Cizmár I, Svízenská I, Masek M, Bujok T, Ira D
Oddelení úrazové chirurgie FN, Brno, Bohunice.
Acta Chir Orthop Traumatol Cech. 2005;72(1):47-51.
The aim of the study was to optimize, on the basis of an anatomical study, the technique of partial denervation of the wrist in terms of safety for preserving motor innervation of the quadrate pronator muscle, and to include this technique in the range of reconstruction operations for the treatment of degenerative carpal diseases.
The technique of partial denervation of the wrist, using excision of the sensitive branches of the dorsal and volar interosseous nerves, carried out by one-stage surgery from the dorsal approach is presented in a group of 28 patients.
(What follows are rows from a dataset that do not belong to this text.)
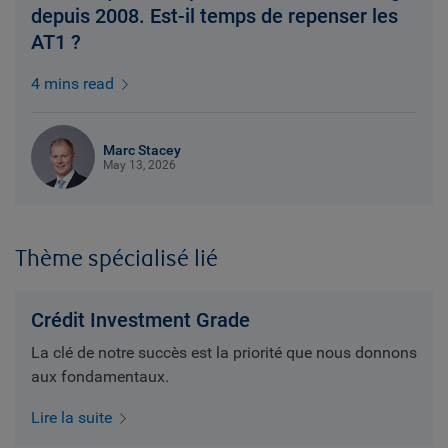
depuis 2008. Est-il temps de repenser les
AT1 ?
4 mins read
Marc Stacey
May 13, 2026
Thème spécialisé lié
Crédit Investment Grade
La clé de notre succès est la priorité que nous donnons
aux fondamentaux.
Lire la suite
The partial denervation was always performed in addition to reconstructive surgery on the proximal carpals and the distal radioulnar joint. On the basis of an anatomical study involving 40 cadaverous upper extremities, the authors determined the location for resection of the sensitive branch of the volar interosseous nerve that is not associated with the risk of damaged motor innervation of the quadrate pronator muscle.
A reliable identification of the motor branches of the volar interosseous nerve was achieved when an approximately 2-cm incision in the interosseous membrane was made 1 cm distal to the passing anterior branch of the interosseous artery that was clearly seen in the operating field. This corresponded to an incision in the skin, leading in the proximal direction at a length of about 7 cm, made 2 cm proximal to the distal radio-ulnar joint.
The identification of motor branches is often difficult and therefore the authors recommend resection of the sensitive branch of the volar interosseous nerve to be performed in a safe zone that was determined by a large number of anatomical dissections. Partial denervation carried out according to the principles of a physiological procedure does not pose a burden for the patient and can markedly enhance the effect of reconstructive surgery.
Partial denervation of the wrist performed from the dorsal approach is a simple procedure easy to combine with other reconstructive operations on the wrist.
本研究旨在基于解剖学研究,优化腕部部分去神经支配技术,以确保保留旋前方肌的运动神经支配安全,并将该技术纳入治疗退行性腕关节疾病的重建手术范围内。
对28例患者采用经背侧入路一期手术切除背侧和掌侧骨间神经感觉支的腕部部分去神经支配技术。部分去神经支配总是在近端腕骨和桡尺远侧关节重建手术之外进行。基于对40具尸体上肢的解剖学研究,作者确定了掌侧骨间神经感觉支的切除位置,该位置与旋前方肌运动神经支配受损风险无关。
当在手术视野中清晰可见的骨间动脉前支远端1 cm处的骨间膜上做一个约2 cm的切口时,可可靠地识别掌侧骨间神经的运动支。这对应于在皮肤表面做一个切口,该切口在桡尺远侧关节近端2 cm处向近端延伸约7 cm。
运动支的识别通常很困难,因此作者建议在通过大量解剖确定的安全区域内切除掌侧骨间神经感觉支。按照生理程序原则进行的部分去神经支配对患者来说并无负担,并且可以显著提高重建手术的效果。
经背侧入路进行腕部部分去神经支配是一种简单的手术,易于与腕部的其他重建手术相结合。